- Exercise tasks -
A. Rewrite the database recovery notes, beginning at the words "o Use the log" and stopping after "transactions (rollback changes).", with "intact" changed to "undamaged".
B. According to the database recovery notes, how must the system log be stored?

- Reading passage -
"""
A programmed abort in the transaction causes it to fail.
• Concurrency control enforcement:
The concurrency control method may decide to abort the transaction, to be restarted later,
because it violates serializability or because several transactions are in a state of deadlock.
• Disk failure:
Some disk blocks may lose their data because of a read or write malfunction or because of a
disk read/write head crash. This may happen during a read or a write operation of the
transaction.
• Physical problems and catastrophes:
This refers to an endless list of problems that includes power or air-conditioning failure, fire,
theft, sabotage, overwriting disks by mistake.
Objective of Recovery
To restore the database to a consistent state after a failure. This typically means rolling back or
reapplying transactions based on a log file.
Failure Classification:
• Transaction failure
• System crash
• Disk failure
Transaction failure:
• Logical errors: transaction cannot complete due to some internal error condition
• System errors: the database system must terminate an active transaction due to an error
condition (e.g., deadlock)
System crash: a power failure or other hardware or software failure causes the system to crash.
• Fail-stop assumption: non-volatile storage contents are assumed to not be corrupted by
system crash.
• Database systems have numerous integrity checks to prevent corruption of disk data
Disk failure: a head crash or similar disk failure destroys all or part of disk storage.
• Destruction is assumed to be detectable: disk drives use checksums to detect failures
Types of Failures and Recovery Strategies:
1. Catastrophic Failures (e.g., disk crash)
• Entire database on disk is lost or corrupted.
• Recovery involves two steps:
o Restore the last full backup from offline storage (like tapes).
o Use the log file to REDO all committed transactions up to the time of failure.
2. Non-Catastrophic Failures (e.g., system crash, power failure)
• Database is intact, but transactions may be incomplete.
• Recovery involves:
o UNDO uncommitted transactions (rollback changes).
o REDO committed transactions (if their changes were not yet written to disk).
• No need for full database backup; recovery uses the online log on disk.
System Log and Its Role:
• Stores information about all write operations.
• Crucial for recovery protocols to determine what to redo or undo.
• Must be stored persistently (on disk).
Policies for Recovery from Transaction Failures:
1. Deferred Update (NO-UNDO/REDO)
• Updates are delayed until the transaction commits.
• Until then, changes are stored in:
o Memory buffers
o Or transaction workspace
• Once a transaction commits:
o Changes are persistently logged, then written to the database.
• If failure occurs before commit:
➤ No changes on disk → No UNDO needed
• If failure occurs after commit but before writing to DB:
➤ REDO needed using the log
2. Immediate Update (UNDO/REDO) –
• Allows the database to be updated during transaction execution, before commit.
"""
- Items from a dataset -
"""
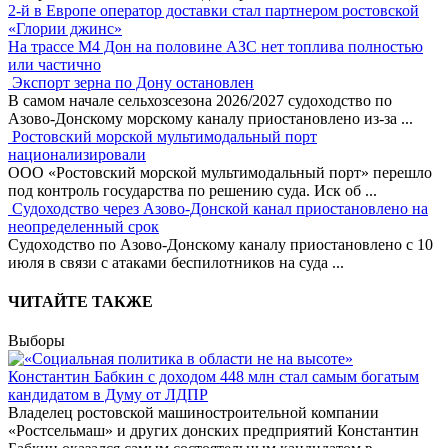
2-й в Европе оператор доставки стал партнером ростовской
«Глории джинс»
На трассе М4 Дон на половине АЗС нет топлива полностью
или частично
Экспорт зерна по Дону остановлен
В самом начале сельхозсезона 2026/2027 судоходство по
Азово-Донскому морскому каналу приостановлено из-за
...
Ростовский морской мультимодальный порт
национализировали
ООО «Ростовский морской мультимодальный порт» перешло
под контроль государства по решению суда. Иск об
...
Судоходство через Азово-Донской канал приостановлено на
неопределенный срок
Судоходство по Азово-Донскому каналу приостановлено с 10
июля в связи с атаками беспилотников на суда
...
ЧИТАЙТЕ ТАКЖЕ
Выборы
Константин Бабкин с доходом 448 млн стал самым богатым
кандидатом в Думу от ЛДПР
Владелец ростовской машиностроительной компании
«Ростсельмаш» и других донских предприятий Константин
"""
- Task results -
A.
o Use the log file to REDO all committed transactions up to the time of failure.
2. Non-Catastrophic Failures (e.g., system crash, power failure)
• Database is undamaged, but transactions may be incomplete.
• Recovery involves:
o UNDO uncommitted transactions (rollback changes).

B. Persistently, on disk.